Where would we be without Eamon Dunphy to add to the gaiety of the nation? He was in the Mahon tribunal yesterday to talk about what he knew about developer Owen O'Callaghan "taking care" of Bertie. Oh, joy of joys! Eamon "I am a human being first, I am a journalist second, I am a citizen of this country" Dunphy didn't disappoint, writes Miriam Lordat Dublin Castle.
He gave as good as he got.
It was pure Eamo sitting up there in the witness box. A birdlike figure leaning over the ledge, lips pursing and unpursing, neck flexing and unflexing, head twitching, body rising up and down like the hydraulics on an old Citroen.
He mentioned John Giles once, and you could see the gallery wanted to applaud, but thought the better of it.
But why was Eamon there? He was called to give evidence because he says he had a conversation 10 years ago with O'Callaghan, who told him he had "taken care" and "looked after" Bertie Ahern, but the then minister for finance "failed to deliver."
As Dunphy recalls it, the developer had been looking for tax designation for a shopping centre he was building in Athlone. But despite looking after Ahern, he didn't come through with the goods. O'Callaghan told him that the then taoiseach, Albert Reynolds , "put a gun to his head" and made Bertie sign the designation order in the dying hours of his government.
Both Ahern and O'Callaghan strenuously deny this.
The controversial journalist's time in the witness box proved a surreal few hours in the history of the Mahon tribunal. Owen O'Callaghan's lawyer, Paul Sreenan, spent most of them trying to divine why Dunphy hadn't blown the whistle on O'Callaghan and Ahern years ago. He zeroed in on how Dunphy has often proclaimed how he values "moral courage" in people.
Where was his moral courage, his outrage, down through all the years when stuff was coming out about planning corruption in high places? The lawyer approached his witness as a man of high integrity, who demanded it of others, in his writing and broadcasts. He found it very strange that Dunphy, of all people, could remain quiet about what he had been told by Owen O'Callaghan.
Dunphy was incredulous at this line of questioning. "I'm a very flawed human being," he insisted. The gallery chuckled its assent.
For his part, the witness described in detail how O'Callaghan told him about his dealings with Ahern. The man had never mentioned money, or bribes or corruption. But Dunphy was very, very sure that O'Callaghan meant giving the minister for finance inducements in return for a favour.
Yesterday, one feeling remained about Eamon Dunphy's story, after all the hours of philosophical talk of moral courage and journalistic integrity and going to the tribunal to seek revenge for a friend he thought had been done a "dastardly" wrong by Ahern's government.
It was that his recollection of what he was told by Owen O'Callaghan sounded entirely credible, and that the manner in which he came to tell it to the tribunal was neither here nor there.
Dunphy convinced.

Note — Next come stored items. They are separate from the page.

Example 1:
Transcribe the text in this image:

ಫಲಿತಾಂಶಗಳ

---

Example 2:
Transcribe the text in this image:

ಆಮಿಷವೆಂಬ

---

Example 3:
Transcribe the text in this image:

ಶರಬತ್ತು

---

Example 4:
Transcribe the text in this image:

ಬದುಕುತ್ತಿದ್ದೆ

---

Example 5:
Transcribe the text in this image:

He sounded like a man who exists in the real world. "Can I say to you, you're seeing the world in cartoon simplistic terms, and it's proving rather tiresome," he told Sreenan.
As far as Eamon sees it, he heard some dodgy talk from Owen O'Callaghan (a man he deeply respects and holds in high regard) about Bertie Ahern (a man he also respects and holds in high regard.) Paul Sreenan couldn't understand why a high-minded journalist like Dunphy didn't want to shout his information from the rooftops. Eamon replied that, contrary to popular belief, he isn't a Rottweiler.

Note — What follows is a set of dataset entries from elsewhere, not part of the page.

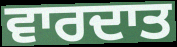
ਵਾਰਦਾਤ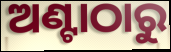
ଅଣ୍ଟାଠାରୁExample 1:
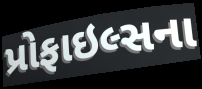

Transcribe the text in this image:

પ્રોફાઇલ્સના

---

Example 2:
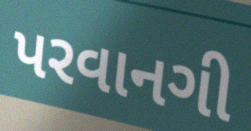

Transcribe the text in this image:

પરવાનગી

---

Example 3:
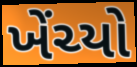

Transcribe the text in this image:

ખેંચ્યો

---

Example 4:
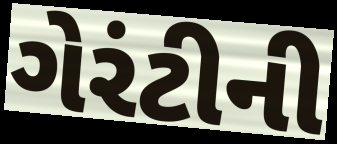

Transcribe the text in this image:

ગેરંટીની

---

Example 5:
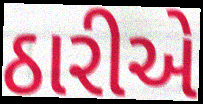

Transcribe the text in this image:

ઠારીએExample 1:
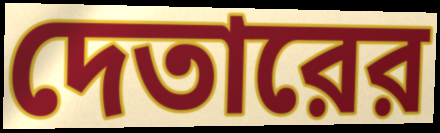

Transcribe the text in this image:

দেতারের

"In fact, some might say I'm a bit of a pussycat."
The exchange meandered on, by way of Eamon's court cases and TV appearances and a time he was supposed to have got overexcited at the reopening of Dobbins restaurant and shouted "Up Enda Kenny!" at the Taoiseach, followed by "I love you, Bertie."
There were walk-on parts for John Waters and Eoghan Harris, by way of Dunphy's appearance on the Late Late Show.
Why didn't Eamon say what he knew about Bertie then? "What do you mean, just pop it in!" snorted Eamo, laughing.
If he had done that, going on mere hearsay, he would have been sued to high heaven.
Dunphy insisted he heard what he heard. Believe me, or don't believe me, was his attitude. He was telling his story, "contradictions and all". Of course, the thing is, what did looking after Bertie mean? It mightn't have meant giving him money at all. Going on what the tribunal has been told about poor Bertie's circumstances, Owen O'Callaghan was probably just making sure the minister was clothed and feeding himself properly.
After all, the poor man only had the guts of a hundred thousand euro in spare cash to keep body and soul together.